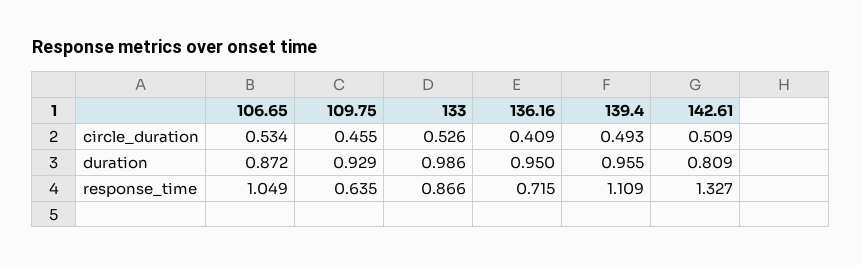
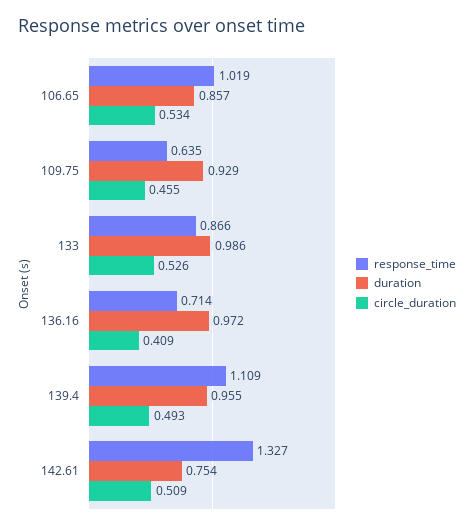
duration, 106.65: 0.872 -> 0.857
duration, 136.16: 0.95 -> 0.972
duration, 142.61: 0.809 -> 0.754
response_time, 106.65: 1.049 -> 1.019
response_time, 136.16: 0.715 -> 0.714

---

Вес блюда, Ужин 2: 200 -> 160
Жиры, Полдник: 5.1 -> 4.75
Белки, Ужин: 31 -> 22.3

● Problem description: An exact copy of the lines above, from the one containing "duration, 142.61: 0.809 -> 0.754" down to the one containing "response_time, 136.16: 0.715 -> 0.714" and including both, is the whole answer; retype it and nothing else.

● Response to this task:
duration, 142.61: 0.809 -> 0.754
response_time, 106.65: 1.049 -> 1.019
response_time, 136.16: 0.715 -> 0.714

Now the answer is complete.